Unlike companies, prisons do not enforce labor law.

“We often needed to work from five in the morning to nine at night so the prison is able to make more money,” says one former convict who served five years in jail in Tonghua, Jilin province, where he made wreaths for export to South Korea. Another inmate, released from Yantai Prison in Shandong province last year after serving four years, also described a 5 a.m. to 8 p.m. workday with at most one rest day each month.

“We did nothing but work,” says the Yantai ex-prisoner, “there were no traces of life.” The prison holds 3,000 people, but, he says, he was part of a smaller team of 130 doing unskilled electronics work, bundling wires for electronics company Weihai Ruicao, which supplies the South Korean multinational LG.

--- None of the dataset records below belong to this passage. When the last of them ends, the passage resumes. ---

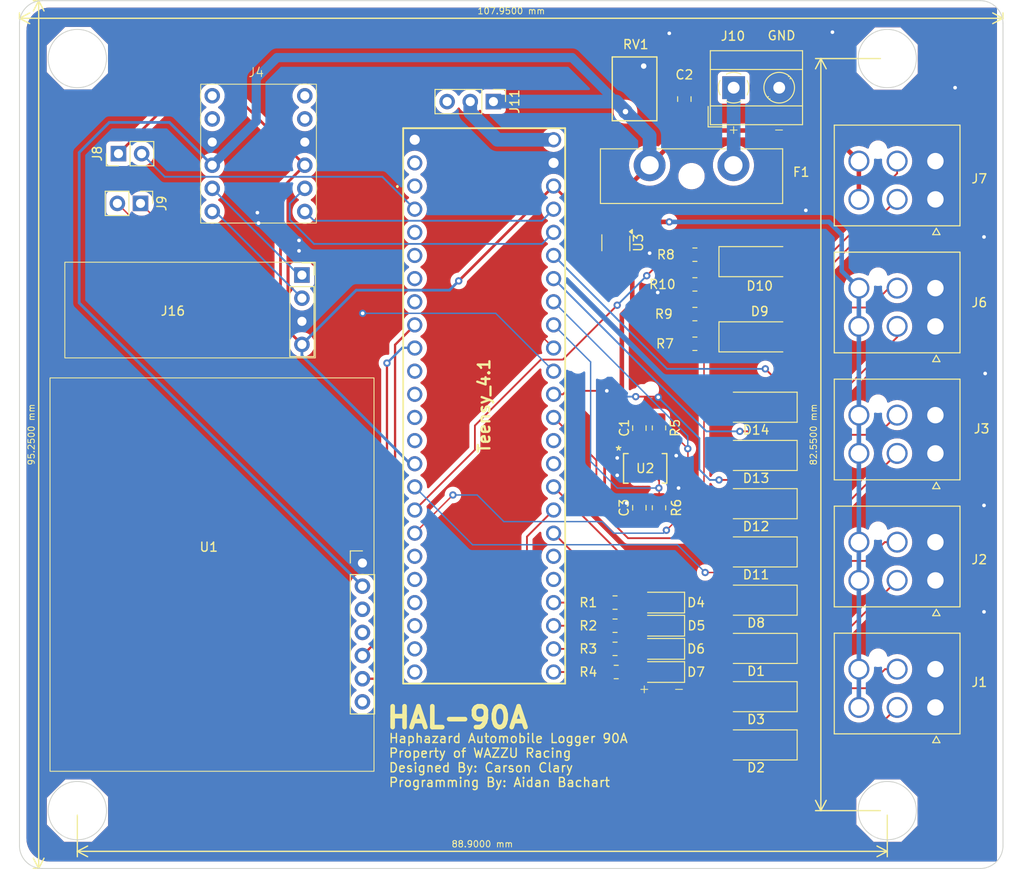
<source format=kicad_pcb>
(kicad_pcb
	(version 20240108)
	(generator "pcbnew")
	(generator_version "8.0")
	(general
		(thickness 1.6)
		(legacy_teardrops no)
	)
	(paper "A4")
	(title_block
		(title "HAL-9 Teensy 4.1 Breakout Board")
		(rev "2.1.2")
		(company "WAZZU Racing")
		(comment 1 "Code By: Aidan Bachart")
		(comment 2 "Design By: Carson Clary")
	)
	(layers
		(0 "F.Cu" signal)
		(31 "B.Cu" signal)
		(32 "B.Adhes" user "B.Adhesive")
		(33 "F.Adhes" user "F.Adhesive")
		(34 "B.Paste" user)
		(35 "F.Paste" user)
		(36 "B.SilkS" user "B.Silkscreen")
		(37 "F.SilkS" user "F.Silkscreen")
		(38 "B.Mask" user)
		(39 "F.Mask" user)
		(40 "Dwgs.User" user "User.Drawings")
		(41 "Cmts.User" user "User.Comments")
		(42 "Eco1.User" user "User.Eco1")
		(43 "Eco2.User" user "User.Eco2")
		(44 "Edge.Cuts" user)
		(45 "Margin" user)
		(46 "B.CrtYd" user "B.Courtyard")
		(47 "F.CrtYd" user "F.Courtyard")
		(48 "B.Fab" user)
		(49 "F.Fab" user)
		(50 "User.1" user)
		(51 "User.2" user)
		(52 "User.3" user)
		(53 "User.4" user)
		(54 "User.5" user)
		(55 "User.6" user)
		(56 "User.7" user)
		(57 "User.8" user)
		(58 "User.9" user)
	)
	(setup
		(stackup
			(layer "F.SilkS"
				(type "Top Silk Screen")
				(color "White")
				(material "Direct Printing")
			)
			(layer "F.Paste"
				(type "Top Solder Paste")
			)
			(layer "F.Mask"
				(type "Top Solder Mask")
				(color "Green")
				(thickness 0.01)
				(material "Epoxy")
				(epsilon_r 3.3)
				(loss_tangent 0)
			)
			(layer "F.Cu"
				(type "copper")
				(thickness 0.035)
			)
			(layer "dielectric 1"
				(type "core")
				(color "Polyimide")
				(thickness 1.51)
				(material "FR4")
				(epsilon_r 4.5)
				(loss_tangent 0.02)
			)
			(layer "B.Cu"
				(type "copper")
				(thickness 0.035)
			)
			(layer "B.Mask"
				(type "Bottom Solder Mask")
				(color "Yellow")
				(thickness 0.01)
				(material "Epoxy")
				(epsilon_r 3.3)
				(loss_tangent 0)
			)
			(layer "B.Paste"
				(type "Bottom Solder Paste")
			)
			(layer "B.SilkS"
				(type "Bottom Silk Screen")
				(color "White")
				(material "Direct Printing")
			)
			(copper_finish "Immersion gold")
			(dielectric_constraints no)
			(edge_connector yes)
		)
		(pad_to_mask_clearance 0)
		(allow_soldermask_bridges_in_footprints no)
		(grid_origin 77.2922 107.9754)
		(pcbplotparams
			(layerselection 0x00010fc_ffffffff)
			(plot_on_all_layers_selection 0x0000000_00000000)
			(disableapertmacros no)
			(usegerberextensions yes)
			(usegerberattributes no)
			(usegerberadvancedattributes no)
			(creategerberjobfile no)
			(dashed_line_dash_ratio 12.000000)
			(dashed_line_gap_ratio 3.000000)
			(svgprecision 4)
			(plotframeref no)
			(viasonmask no)
			(mode 1)
			(useauxorigin no)
			(hpglpennumber 1)
			(hpglpenspeed 20)
			(hpglpendiameter 15.000000)
			(pdf_front_fp_property_popups yes)
			(pdf_back_fp_property_popups yes)
			(dxfpolygonmode yes)
			(dxfimperialunits yes)
			(dxfusepcbnewfont yes)
			(psnegative no)
			(psa4output no)
			(plotreference yes)
			(plotvalue no)
			(plotfptext yes)
			(plotinvisibletext no)
			(sketchpadsonfab no)
			(subtractmaskfromsilk yes)
			(outputformat 1)
			(mirror no)
			(drillshape 0)
			(scaleselection 1)
			(outputdirectory "../../../../../Documents/Projects/Gerber Files/Teensybreakout 2/")
		)
	)
	(net 0 "")
	(net 1 "GND")
	(net 2 "+5V")
	(net 3 "unconnected-(Teensy_4.1-Pad4)")
	(net 4 "unconnected-(Teensy_4.1-Pad6)")
	(net 5 "unconnected-(Teensy_4.1-Pad9)")
	(net 6 "+3.3V")
	(net 7 "unconnected-(Teensy_4.1-Pad30)")
	(net 8 "unconnected-(Teensy_4.1-Pad31)")
	(net 9 "unconnected-(Teensy_4.1-Pad32)")
	(net 10 "/CAN1 RX 5v")
	(net 11 "/CAN1 TX 5v")
	(net 12 "/Steering")
	(net 13 "/Suspension1")
	(net 14 "/Suspension2")
	(net 15 "/Suspension3")
	(net 16 "unconnected-(Teensy_4.1-Pad27)")
	(net 17 "/Suspension0")
	(net 18 "unconnected-(Teensy_4.1-GND-Pad69)")
	(net 19 "/LB_Pressure")
	(net 20 "/RB_Pressure")
	(net 21 "/Toggle")
	(net 22 "unconnected-(Teensy_4.1-Pad5)")
	(net 23 "unconnected-(Teensy_4.1-Pad3)")
	(net 24 "unconnected-(Teensy_4.1-Pad10)")
	(net 25 "unconnected-(Teensy_4.1-Pad11)")
	(net 26 "unconnected-(Teensy_4.1-Pad12)")
	(net 27 "unconnected-(Teensy_4.1-Pad13)")
	(net 28 "/Dashboard SDA")
	(net 29 "/Dashboard SCL")
	(net 30 "unconnected-(Teensy_4.1-Pad0)")
	(net 31 "unconnected-(Teensy_4.1-Pad1)")
	(net 32 "/LED1")
	(net 33 "/RadOut Temp")
	(net 34 "/RadIn Temp")
	(net 35 "/Amb Temp")
	(net 36 "/GYRO SCL")
	(net 37 "/GYRO SDA")
	(net 38 "/GPS RX")
	(net 39 "/GPS TX")
	(net 40 "unconnected-(Teensy_4.1-Pad28)")
	(net 41 "unconnected-(Teensy_4.1-Pad29)")
	(net 42 "/LED0")
	(net 43 "/LED2")
	(net 44 "/LED3")
	(net 45 "/CAN1 RX 3.3v")
	(net 46 "unconnected-(Teensy_4.1-Pad37)")
	(net 47 "unconnected-(Teensy_4.1-Pad38)")
	(net 48 "/CAN1 TX 3.3v")
	(net 49 "Net-(D6-A)")
	(net 50 "Net-(D7-A)")
	(net 51 "Net-(J10-Pin_1)")
	(net 52 "Net-(D4-A)")
	(net 53 "Net-(D5-A)")
	(net 54 "unconnected-(U1-D_SEL-Pad2)")
	(net 55 "unconnected-(U1-SCL{slash}SPI_CLK-Pad19)")
	(net 56 "unconnected-(J4-Pin_8-Pad8)")
	(net 57 "unconnected-(J4-Pin_6-Pad6)")
	(net 58 "unconnected-(J4-Pin_7-Pad7)")
	(net 59 "unconnected-(J4-Pin_5-Pad5)")
	(net 60 "/Teensy Vin")
	(net 61 "Net-(J7-Pin_5)")
	(net 62 "Net-(J7-Pin_2)")
	(net 63 "unconnected-(U2-CSB2-Pad5)")
	(net 64 "unconnected-(U2-INT2-Pad1)")
	(net 65 "/IntAccel")
	(net 66 "unconnected-(U2-NC-Pad2)")
	(net 67 "unconnected-(U2-INT4-Pad13)")
	(net 68 "/IntGyro")
	(net 69 "unconnected-(U3-NC-Pad4)")
	(footprint "Diode_SMD:D_SMA_Handsoldering" (layer "F.Cu") (at 113.0352 66.742734))
	(footprint "Fuse:Fuseholder_Blade_ATO_Littelfuse_Pudenz_2_Pin" (layer "F.Cu") (at 100.9142 56.1594))
	(footprint "Resistor_SMD:R_0805_2012Metric_Pad1.20x1.40mm_HandSolder" (layer "F.Cu") (at 97.1202 104.1654 180))
	(footprint "Connector_PinHeader_2.54mm:PinHeader_1x02_P2.54mm_Vertical" (layer "F.Cu") (at 42.6162 54.8894 90))
	(footprint "Resistor_SMD:R_0805_2012Metric_Pad1.20x1.40mm_HandSolder" (layer "F.Cu") (at 105.8832 69.2404))
	(footprint "Connector_PinSocket_2.54mm:PinSocket_1x04_P2.54mm_Vertical" (layer "F.Cu") (at 64.2257 77.3067 90))
	(footprint "Diode_SMD:D_SMA_Handsoldering" (layer "F.Cu") (at 112.5982 88.015665 180))
	(footprint "Diode_SMD:D_SMA_Handsoldering" (layer "F.Cu") (at 112.5982 98.605909 180))
	(footprint "Custom Footprints:QFN_BMI085_BOS" (layer "F.Cu") (at 100.428499 89.436699))
	(footprint "Diode_SMD:D_SMA_Handsoldering" (layer "F.Cu") (at 112.5982 82.720543 180))
	(footprint "2125201006:MOLEX_2125201006" (layer "F.Cu") (at 132.2832 59.9099))
	(footprint "Varistor:RV_Disc_D7mm_W4.9mm_P5mm" (layer "F.Cu") (at 98.2632 50.2774 90))
	(footprint "2125201006:MOLEX_2125201006" (layer "F.Cu") (at 132.2832 87.7914))
	(footprint "Diode_SMD:D_SMA_Handsoldering" (layer "F.Cu") (at 112.5982 119.7864 180))
	(footprint "Custom Footprints:SparkFun Logic Level" (layer "F.Cu") (at 52.9082 48.5394 180))
	(footprint "Package_TO_SOT_SMD:TSOT-23-5_HandSoldering" (layer "F.Cu") (at 97.2312 64.6684 -90))
	(footprint "Diode_SMD:D_SMA_Handsoldering" (layer "F.Cu") (at 112.5982 114.491275 180))
	(footprint "TerminalBlock_MetzConnect:TerminalBlock_MetzConnect_Type055_RT01502HDWU_1x02_P5.00mm_Horizontal" (layer "F.Cu") (at 110.1382 47.6504))
	(footprint "LED_SMD:LED_1206_3216Metric_Pad1.42x1.75mm_HandSolder" (layer "F.Cu") (at 102.2907 106.7054 180))
	(footprint "Resistor_SMD:R_0805_2012Metric_Pad1.20x1.40mm_HandSolder" (layer "F.Cu") (at 105.8832 75.759734 180))
	(footprint "LED_SMD:LED_1206_3216Metric_Pad1.42x1.75mm_HandSolder" (layer "F.Cu") (at 102.2907 109.2454 180))
	(footprint "Resistor_SMD:R_0805_2012Metric_Pad1.20x1.40mm_HandSolder" (layer "F.Cu") (at 97.1202 106.7054 180))
	(footprint "Diode_SMD:D_SMA_Handsoldering" (layer "F.Cu") (at 113.0352 74.997734))
	(footprint "Resistor_SMD:R_0805_2012Metric_Pad1.20x1.40mm_HandSolder" (layer "F.Cu") (at 105.8832 72.500066))
	(footprint "Diode_SMD:D_SMA_Handsoldering" (layer "F.Cu") (at 112.5982 109.196153 180))
	(footprint "LED_SMD:LED_1206_3216Metric_Pad1.42x1.75mm_HandSolder" (layer "F.Cu") (at 102.2907 104.1654 180))
	(footprint "Resistor_SMD:R_0805_2012Metric_Pad1.20x1.40mm_HandSolder" (layer "F.Cu") (at 101.946199 93.754699 90))
	(footprint "2125201006:MOLEX_2125201006" (layer "F.Cu") (at 132.2832 115.6729))
	(footprint "2125201006:MOLEX_2125201006"
		(layer "F.Cu")
		(uuid "99fc3b4f-3134-425c-8050-a94faa6c76e3")
		(at 132.2832 101.73215)
		(property "Reference" "J2"
			(at 4.817 -2.286 0)
			(layer "F.SilkS")
			(uuid "f2f9c58e-bbec-4dd1-ba2f-dffd654b55e6")
			(effects
				(font
					(size 1 1)
					(thickness 0.15)
				)
			)
		)
		(property "Value" "Conn_02x03_Counter_Clockwise"
			(at -2.229 5.365 0)
			(layer "F.Fab")
			(uuid "e4e5a95e-7361-43f2-92f1-92eeb104c318")
			(effects
				(font
					(size 1 1)
					(thickness 0.15)
				)
			)
		)
		(property "Footprint" "2125201006:MOLEX_2125201006"
			(at 0 0 0)
			(layer "F.Fab")
			(hide yes)
			(uuid "33e9a069-9f3a-4c0b-9d06-c6702a80f997")
			(effects
				(font
					(size 1.27 1.27)
					(thickness 0.15)
				)
			)
		)
		(property "Datasheet" ""
			(at 0 0 0)
			(layer "F.Fab")
			(hide yes)
			(uuid "462c2c65-4dee-4772-9186-214b290c0ab8")
			(effects
				(font
					(size 1.27 1.27)
					(thickness 0.15)
				)
			)
		)
		(property "Description" "Generic connector, double row, 02x03, counter clockwise pin numbering scheme (similar to DIP package numbering), script generated (kicad-library-utils/schlib/autogen/connector/)"
			(at 0 0 0)
			(layer "F.Fab")
			(hide yes)
			(uuid "883deee8-03e8-406d-8a06-7899e0a59535")
			(effects
				(font
					(size 1.27 1.27)
					(thickness 0.15)
				)
			)
		)
		(property ki_fp_filters "Connector*:*_2x??_*")
		(path "/36486395-1770-4617-bf0f-4f93fcaa7869")
		(sheetname "Root")
		(sheetfile "Teensy BOB1.kicad_sch")
		(attr through_hole)
		(fp_line
			(start -11.1 2.9)
			(end -11.1 -8.15)
			(stroke
				(width 0.127)
				(type solid)
			)
			(layer "F.SilkS")
			(uuid "ba0a394c-4af2-4be4-aebd-f08836ad0a64")
		)
		(fp_line
			(start -0.3 3.87)
			(end 0.5 3.87)
			(stroke
				(width 0.127)
				(type solid)
			)
			(layer "F.SilkS")
			(uuid "6473d95c-ed2e-4461-946f-c6f56d81fb4a")
		)
		(fp_line
			(start 0.1 3.17)
			(end -0.3 3.87)
			(stroke
				(width 0.127)
				(type solid)
			)
			(layer "F.SilkS")
			(uuid "733aeed6-dc5a-4a4b-b8f3-c73dabdb15bf")
		)
		(fp_line
			(start 0.5 3.87)
			(end 0.1 3.17)
			(stroke
				(width 0.127)
				(type solid)
			)
			(layer "F.SilkS")
			(uuid "2aade7da-9811-4598-a327-c5614b5e96b4")
		)
		(fp_line
			(start 2.7 -8.15)
			(end -11.1 -8.15)
			(stroke
				(width 0.127)
				(type solid)
			)
			(layer "F.SilkS")
			(uuid "909461d9-d366-483b-94b9-cb640b4a111e")
		)
		(fp_line
			(start 2.7 -8.15)
			(end 2.7 2.9)
			(stroke
				(width 0.127)
				(type solid)
			)
			(layer "F.SilkS")
			(uuid "02a87f4e-63a3-4fe6-a359-827ecc9d302f")
		)
		(fp_line
			(start 2.7 2.9)
			(end -11.1 2.9)
			(stroke
				(width 0.127)
				(type solid)
			)
			(layer "F.SilkS")
			(uuid "750c02ec-dc1c-4f34-a684-e0c3ebf34ee1")
		)
		(fp_circle
			(center -8.4 -4.2)
			(end -7.7869 -4.2)
			(stroke
				(width 1.2262)
				(type solid)
			)
			(fill none)
			(layer "B.Mask")
			(uuid "2ff6a531-69f6-4f14-b5b9-4594ae9a248b")
		)
		(fp_circle
			(center -8.4 0)
			(end -7.7869 0)
			(stroke
				(width 1.2262)
				(type solid)
			)
			(fill none)
			(layer "B.Mask")
			(uuid "9b66c004-1f16-47ef-bd34-a7f7de94a77a")
		)
		(fp_circle
			(center -6.3 -5.46)
			(end -5.8769 -5.46)
			(stroke
				(width 0.8462)
				(type solid)
			)
			(fill none)
			(layer "B.Mask")
			(uuid "e7ab7b7e-bd3a-4ede-9fe2-a5ff34b01133")
		)
		(fp_circle
			(center -4.2 -4.2)
			(end -3.5869 -4.2)
			(stroke
				(width 1.2262)
				(type solid)
			)
			(fill none)
			(layer "B.Mask")
			(uuid "22deb8e3-b790-4ad4-b2d3-116b48ddc673")
		)
		(fp_circle
			(center -4.2 0)
			(end -3.5869 0)
			(stroke
				(width 1.2262)
				(type solid)
			)
			(fill none)
			(layer "B.Mask")
			(uuid "d053ecbe-ea3b-44cd-b80f-892983f2fdcb")
		)
		(fp_circle
			(center 0 -4.2)
			(end 0.6131 -4.2)
			(stroke
				(width 1.2262)
				(type solid)
			)
			(fill none)
			(layer "B.Mask")
			(uuid "c1cddead-5405-4ad5-aab7-ddff4e82f89b")
		)
		(fp_poly
			(pts
				(xy -1.2262 -1.2262) (xy 1.2262 -1.2262) (xy 1.2262 1.2262) (xy -1.2262 1.2262)
			)
			(stroke
				(width 0.01)
				(type solid)
			)
			(fill solid)
			(layer "B.Mask")
			(uuid "d892d1a4-c2c7-4e19-b71b-76bc985fe9ab")
		)
		(fp_circle
			(center -8.4 -4.2)
			(end -7.7869 -4.2)
			(stroke
				(width 1.2262)
				(type solid)
			)
			(fill none)
			(layer "F.Mask")
			(uuid "e0f7ecdc-4ecc-4c4b-bad2-26d5bffb7946")
		)
		(fp_circle
			(center -8.4 0)
			(end -7.7869 0)
			(stroke
				(width 1.2262)
				(type solid)
			)
			(fill none)
			(layer "F.Mask")
			(uuid "adee96d6-a7f3-4a10-bc39-87da27c8fb97")
		)
		(fp_circle
			(center -6.3 -5.46)
			(end -5.8769 -5.46)
			(stroke
				(width 0.8462)
				(type solid)
			)
			(fill none)
			(layer "F.Mask")
			(uuid "1e19611b-8a30-49f6-ab5d-ad8db9730460")
		)
		(fp_circle
			(center -4.2 -4.2)
			(end -3.5869 -4.2)
			(stroke
				(width 1.2262)
				(type solid)
			)
			(fill none)
			(layer "F.Mask")
			(uuid "d925a043-cddd-43f2-8377-c17ed5b0d649")
		)
		(fp_circle
			(center -4.2 0)
			(end -3.5869 0)
			(stroke
				(width 1.2262)
				(type solid)
			)
			(fill none)
			(layer "F.Mask")
			(uuid "1b622cd4-345a-43a6-8a8e-a7ee05c3ca53")
		)
		(fp_circle
			(center 0 -4.2)
			(end 0.6131 -4.2)
			(stroke
				(width 1.2262)
				(type solid)
			)
			(fill none)
			(layer "F.Mask")
			(uuid "3efa72e6-d600-4f7e-9563-5ebf8368ca3c")
		)
		(fp_poly
			(pts
				(xy -1.2262 -1.2262) (xy 1.2262 -1.2262) (xy 1.2262 1.2262) (xy -1.2262 1.2262)
			)
			(stroke
				(width 0.01)
				(type solid)
			)
			(fill solid)
			(layer "F.Mask")
			(uuid "e40fa454-18ae-4d76-b442-3e3651540311")
		)
		(fp_line
			(start -12.37 -9.42)
			(end 3.97 -9.42)
			(stroke
				(width 0.05)
				(type solid)
			)
			(layer "F.CrtYd")
			(uuid "a329281b-a00c-41c8-8f3c-d36e9a1619ae")
		)
		(fp_line
			(start -12.37 4.17)
			(end -12.37 -9.42)
			(stroke
				(width 0.05)
				(type solid)
			)
			(layer "F.CrtYd")
			(uuid "c44d6658-58d1-4676-bb26-5fba1cccb232")
		)
		(fp_line
			(start 3.97 -9.42)
			(end 3.97 4.17)
			(stroke
				(width 0.05)
				(type solid)
			)
			(layer "F.CrtYd")
			(uuid "0dcb40ed-8412-4739-a09a-eebd1eec8443")
		)
		(fp_line
			(start 3.97 4.17)
			(end -12.37 4.17)
			(stroke
				(width 0.05)
				(type solid)
			)
			(layer "F.CrtYd")
			(uuid "d0b86b03-2dcd-4844-b3c2-1458f55eee46")
		)
		(fp_line
			(start -11.1 -8.15)
			(end 2.7 -8.15)
			(stroke
				(width 0.127)
				(type solid)
			)
			(layer "F.Fab")
			(uuid "cbd08fbf-cdd4-43e2-af63-74546b83c2e8")
		)
		(fp_line
			(start -11.1 2.9)
			(end -11
... [463978 chars truncated]
</source>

LG confirmed that Weihai Ruicao was a supplier to another LG supplier, SL Electronics. LG has since said in a statement that: “SL Electronics severed its business relationship with Weihao Ruicao when SL was unable to obtain clear proof that they were in compliance with our code of conduct.”

Multinationals often rely on a series of local intermediaries and suppliers, who have an incentive to keep their use of prison labor secret. Detecting its use can be extremely difficult. Prisons do not print receipts or sign formal contracts, according to former prisoners, although some have sales departments that responded to telephone inquiries when we posed as buyers.

But for prisoners there is no choice. “The incentive for the prisoner is not monetary,” says one rights advocate who asked to remain anonymous. “Engaging in labor is a prerequisite for clemency in terms of sentence reduction or parole. Prisoners earn points for performing labor.”